Compatible Platforms
- iPhone (Safari / Chrome)
- Android (Chrome / Firefox)
- iPad and Android tablets
- Windows (Chrome / Edge / Firefox)
- macOS (Safari / Chrome)
- Linux
- Smart-TV browsers
- Chromebook
- OBS Studio (Browser Source)
Related Tools
FAQ
- Why does the text scroll continuously instead of flipping slides?
- That's the whole point of an LED marquee — the motion is the attention-grabber. If you want discrete slides, use the Fullscreen Text tool instead.
- Can I have multiple lines?
- No — a marquee is always a single line. Newlines in your input are converted to spaces automatically. For multi-page messages, use the Fullscreen Text tool.
- Does the marquee keep scrolling when I switch tabs?
- No, it pauses when the tab is hidden and resumes when you return. This saves CPU and battery.
- Can I use it as an OBS overlay for streaming?
- Yes. Add a Browser source pointing at this page and crop to the stage area. The background color sets the "chroma" you can key out if you need a transparent overlay.
- What fonts are supported?
- The tool uses the browser's default monospace font. Any character the browser can render at the chosen pixel size will render as dots — Latin, CJK, and most Unicode.

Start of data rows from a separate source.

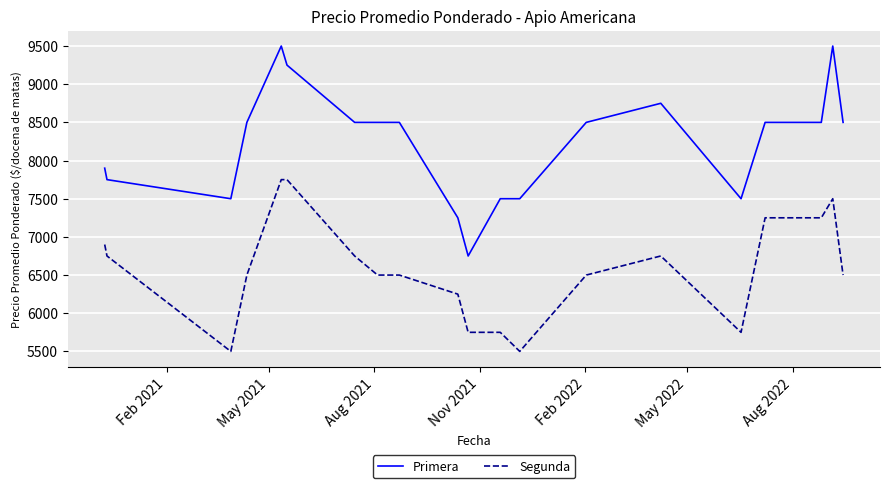

What is the lowest value of the Primera series?

6750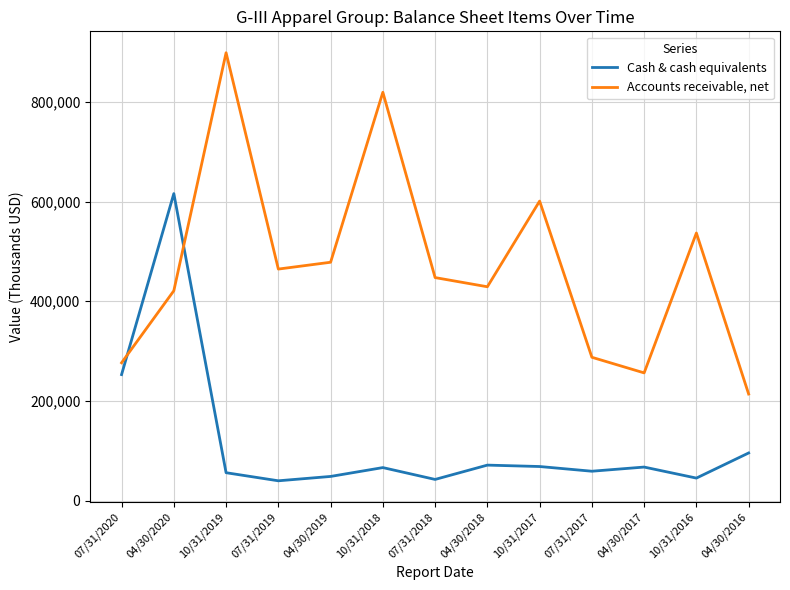

At which label is Cash & cash equivalents closest to 327875?

07/31/2020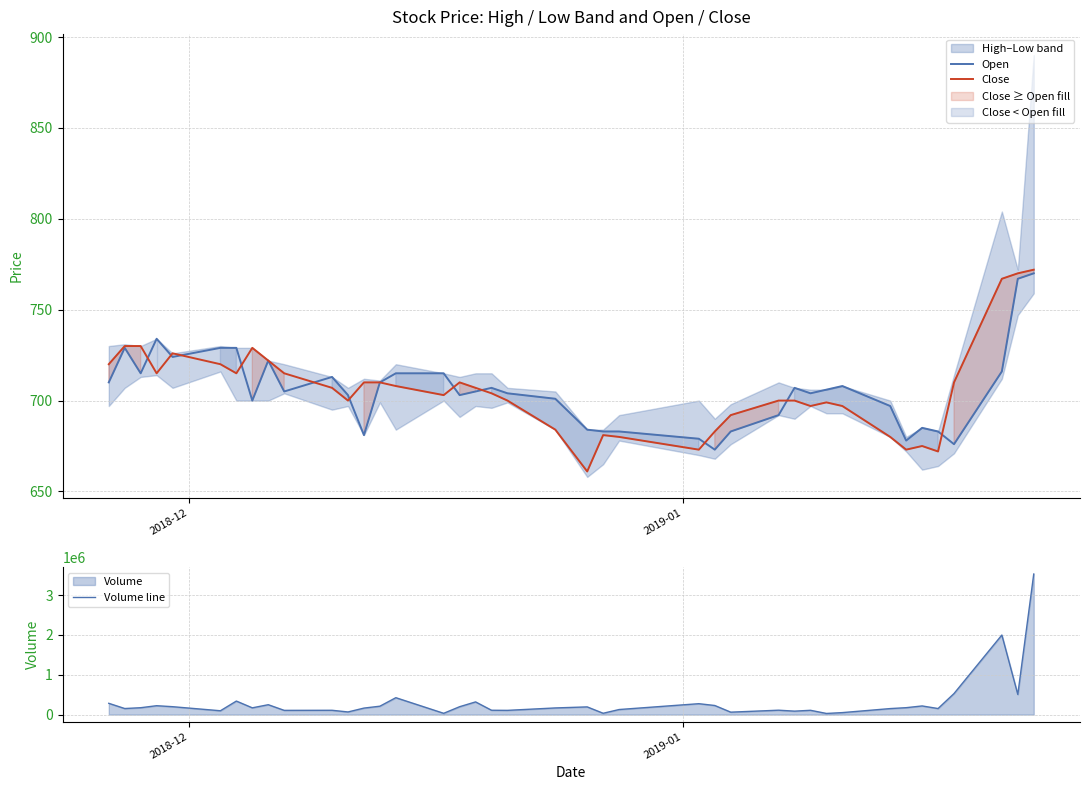

How many interior local peaks does the Volume line series have?

12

- Is my text sent to a server?
- No. Text rasterization and scrolling are 100% client-side. The page ships no analytics on the tool's input.
- How long a message can I scroll?
- Hundreds of characters work smoothly. Thousands may start to skip frames at high density because the dot count grows linearly.
- Why does my message look jagged at density "8 rows"?
- 8 rows is a retro chunky style — many characters only have 5×8 dots to work with. Pick 16 or 24 for sharper letterforms.
- Can I reverse the scroll direction?
- Not yet — this tool keeps to classic left-to-right marquee (text moves right-to-left). If enough people ask, direction control is a small addition.
- Does it work on a phone in portrait mode?
- Yes, but the stage is 16:9 so landscape looks best. In portrait, the marquee is smaller but still legible.